For more than 50 years, Jack Palance was one of Hollywood’s great character actors. Rarely the leading man, he still caught our attention with his striking looks and strong talent.

For more than 50 years, Jack Palance was one of Hollywood’s great character actors. Rarely the leading man, he still caught our attention with his striking looks and strong talent. Today would have been Palance’s 95th birthday, and we’re bringing you 9 1/2 facts –– that’s nine facts and a rumor –– about this silver screen great.

1. He wasn’t born Jack Palance. His birth name was Volodymyr Palahniuk. His parents were Ukranian immigrants, and they raised him in Pennsylvania’s coal mining country.

2. Like his father, Palance worked in the coal mines when he was young.

3. He played high school football, earning a place on the team at the University of North Carolina at Chapel Hill.

4. Football wasn’t the only sport at which Palance excelled. He became a professional boxer in the late 1930s, fighting under the name Jack Brazzo. After a string of wins he quit the sport, later reflecting, “I thought, you must be nuts to get your head beat in for $200.”

5. Palance served in the U.S. Army Air Forces in World War II. After his military service, he enrolled at Stanford University. He was one credit away from graduation when he dropped out to pursue an acting career.

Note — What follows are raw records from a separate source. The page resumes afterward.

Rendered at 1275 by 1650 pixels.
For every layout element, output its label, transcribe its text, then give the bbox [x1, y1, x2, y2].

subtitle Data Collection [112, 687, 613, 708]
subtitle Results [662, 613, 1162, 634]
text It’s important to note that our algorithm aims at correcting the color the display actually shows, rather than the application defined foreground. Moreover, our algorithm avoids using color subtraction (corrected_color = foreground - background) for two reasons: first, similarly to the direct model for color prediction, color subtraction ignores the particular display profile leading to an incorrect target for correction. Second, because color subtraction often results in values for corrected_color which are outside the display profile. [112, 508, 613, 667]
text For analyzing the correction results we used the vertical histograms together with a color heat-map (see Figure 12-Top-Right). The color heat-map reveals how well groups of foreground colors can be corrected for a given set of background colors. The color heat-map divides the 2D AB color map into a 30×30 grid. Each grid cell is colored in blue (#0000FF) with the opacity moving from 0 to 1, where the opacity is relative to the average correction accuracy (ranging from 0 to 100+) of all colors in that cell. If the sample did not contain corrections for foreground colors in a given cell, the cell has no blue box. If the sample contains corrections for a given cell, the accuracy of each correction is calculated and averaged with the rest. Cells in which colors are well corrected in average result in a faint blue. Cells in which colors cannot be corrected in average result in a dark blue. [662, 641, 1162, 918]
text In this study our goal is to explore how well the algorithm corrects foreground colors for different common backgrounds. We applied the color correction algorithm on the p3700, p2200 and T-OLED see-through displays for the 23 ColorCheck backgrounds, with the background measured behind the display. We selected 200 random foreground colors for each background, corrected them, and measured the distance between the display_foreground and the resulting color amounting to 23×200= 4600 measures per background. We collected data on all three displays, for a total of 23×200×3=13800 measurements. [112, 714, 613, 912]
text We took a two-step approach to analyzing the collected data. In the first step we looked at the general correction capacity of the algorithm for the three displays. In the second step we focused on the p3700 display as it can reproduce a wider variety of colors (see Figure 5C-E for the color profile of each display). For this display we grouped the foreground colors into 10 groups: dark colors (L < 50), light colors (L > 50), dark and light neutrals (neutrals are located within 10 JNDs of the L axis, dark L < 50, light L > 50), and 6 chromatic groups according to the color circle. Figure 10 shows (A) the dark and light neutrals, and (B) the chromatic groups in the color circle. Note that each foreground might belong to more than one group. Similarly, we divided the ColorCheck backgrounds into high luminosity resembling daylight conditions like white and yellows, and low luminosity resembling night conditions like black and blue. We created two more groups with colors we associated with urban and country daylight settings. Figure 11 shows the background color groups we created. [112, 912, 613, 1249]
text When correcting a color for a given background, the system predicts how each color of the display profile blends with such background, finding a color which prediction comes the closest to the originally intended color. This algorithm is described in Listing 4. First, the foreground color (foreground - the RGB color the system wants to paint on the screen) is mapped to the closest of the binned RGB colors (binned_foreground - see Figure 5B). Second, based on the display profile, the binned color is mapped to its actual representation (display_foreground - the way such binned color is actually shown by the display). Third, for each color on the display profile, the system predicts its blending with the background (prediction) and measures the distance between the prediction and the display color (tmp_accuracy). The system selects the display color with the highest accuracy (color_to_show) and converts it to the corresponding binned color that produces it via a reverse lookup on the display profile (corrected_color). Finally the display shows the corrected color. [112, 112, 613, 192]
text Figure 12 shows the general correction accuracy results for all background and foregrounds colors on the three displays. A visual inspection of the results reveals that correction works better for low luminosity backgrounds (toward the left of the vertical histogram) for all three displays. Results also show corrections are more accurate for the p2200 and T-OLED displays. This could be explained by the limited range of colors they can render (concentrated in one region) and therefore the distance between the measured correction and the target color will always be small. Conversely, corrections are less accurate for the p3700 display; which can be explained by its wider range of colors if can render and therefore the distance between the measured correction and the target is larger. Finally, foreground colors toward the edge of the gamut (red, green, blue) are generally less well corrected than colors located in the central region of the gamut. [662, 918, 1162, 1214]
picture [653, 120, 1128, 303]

6. Palance’s big acting break came when he was cast as Marlon Brando’s understudy in the Broadway production of A Streetcar Named Desire. He eventually replaced Brando in the role of Stanley Kowalski.

7. 1950’s Panic in the Streets was Palance’s first movie, and his career continued for 53 years until 2003’s Between Hitler and Stalin. He was nominated for three Oscars for best supporting actor, and his lone win –– for 1991’s City Slickers –– was memorable. In the middle of his acceptance speech, he famously dropped to the floor and performed a set of one-handed pushups.

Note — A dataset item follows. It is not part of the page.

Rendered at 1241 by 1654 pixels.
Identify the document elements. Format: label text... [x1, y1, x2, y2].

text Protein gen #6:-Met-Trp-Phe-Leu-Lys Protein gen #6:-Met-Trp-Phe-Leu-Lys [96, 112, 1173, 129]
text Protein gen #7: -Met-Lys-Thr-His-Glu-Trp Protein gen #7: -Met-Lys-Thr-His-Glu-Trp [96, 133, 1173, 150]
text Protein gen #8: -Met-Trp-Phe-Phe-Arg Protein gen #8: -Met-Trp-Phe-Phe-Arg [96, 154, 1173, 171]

8. Some of Palance’s other accolades include a star on the Hollywood Walk of Fame, membership in the Western Performers Hall of Fame, an Emmy for a performance on an episode of Playhouse 90, a Golden Globe and an American Comedy Award for his role in City Slickers, and the title of “People’s Actor of Russia” bestowed upon him by Vladimir Putin at a Russian film festival. Palance refused the last honor, citing his proud Ukrainian heritage.

9. Palance died Nov. 10, 2006, of natural causes. He was 87.

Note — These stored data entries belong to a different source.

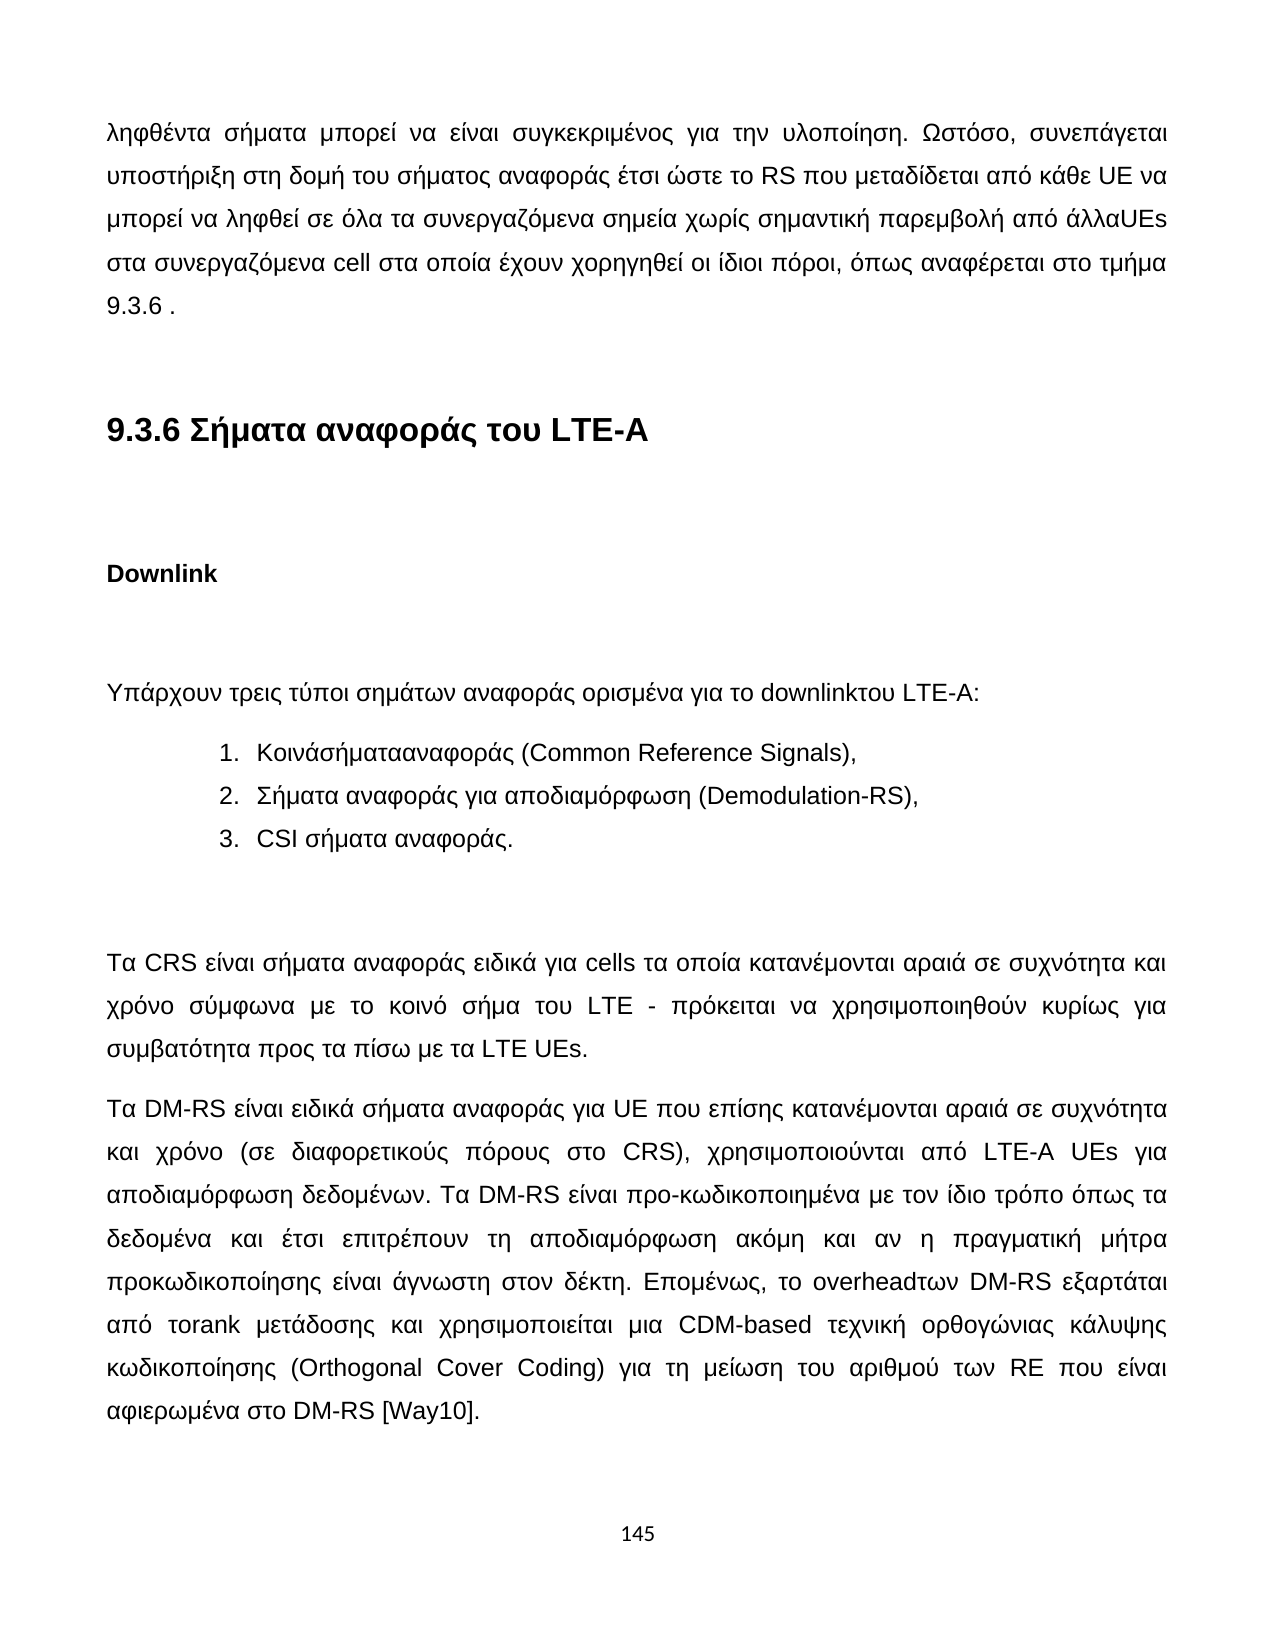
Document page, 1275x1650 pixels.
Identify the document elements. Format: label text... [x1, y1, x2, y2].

text 9.3.6 Σήματα αναφοράς του LTE-A [106, 410, 1169, 449]
list Κοινάσήματααναφοράς (Common Reference Signals), [219, 738, 1169, 767]
list CSI σήματα αναφοράς. [219, 824, 1169, 853]
text Υπάρχουν τρεις τύποι σημάτων αναφοράς ορισμένα για το downlinkτου LTE-A: [106, 678, 1169, 707]
text Downlink [106, 559, 1169, 587]
text Τα DM-RS είναι ειδικά σήματα αναφοράς για UE που επίσης κατανέμονται αραιά σε συχνότητα και χρόνο (σε διαφορετικούς πόρους στο CRS), χρησιμοποιούνται από LTE-A UEs για αποδιαμόρφωση δεδομένων. Τα DM-RS είναι προ-κωδικοποιημένα με τον ίδιο τρόπο όπως τα δεδομένα και έτσι επιτρέπουν τη αποδιαμόρφωση ακόμη και αν η πραγματική μήτρα προκωδικοποίησης είναι άγνωστη στον δέκτη. Επομένως, το overheadτων DM-RS εξαρτάται από τοrank μετάδοσης και χρησιμοποιείται μια CDM-based τεχνική ορθογώνιας κάλυψης κωδικοποίησης (Orthogonal Cover Coding) για τη μείωση του αριθμού των RE που είναι αφιερωμένα στο DM-RS [Way10]. [106, 1094, 1169, 1425]
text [106, 118, 1169, 319]
text Τα CRS είναι σήματα αναφοράς ειδικά για cells τα οποία κατανέμονται αραιά σε συχνότητα και χρόνο σύμφωνα με το κοινό σήμα του LTE - πρόκειται να χρησιμοποιηθούν κυρίως για συμβατότητα προς τα πίσω με τα LTE UEs. [106, 948, 1169, 1063]
list Σήματα αναφοράς για αποδιαμόρφωση (Demodulation-RS), [219, 781, 1169, 810]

And what about that final fact/rumor? For years, the Hollywood public relations machine let fans believe that Palance’s striking facial features –– his sharp cheekbones and deep-set eyes –– were the result of his heroic service in World War II. According to the rumor, Palance had to bail out of a B-24 Liberator bomber that was engulfed in flames, and his face was so badly disfigured that he required reconstructive surgery. As they put him back together again, plastic surgeons created that unique face. What’s the truth behind that rumor? Let’s look to Palance’s own words on the subject: “If it is a ‘bionic face,’ why didn’t they do a better job of it?”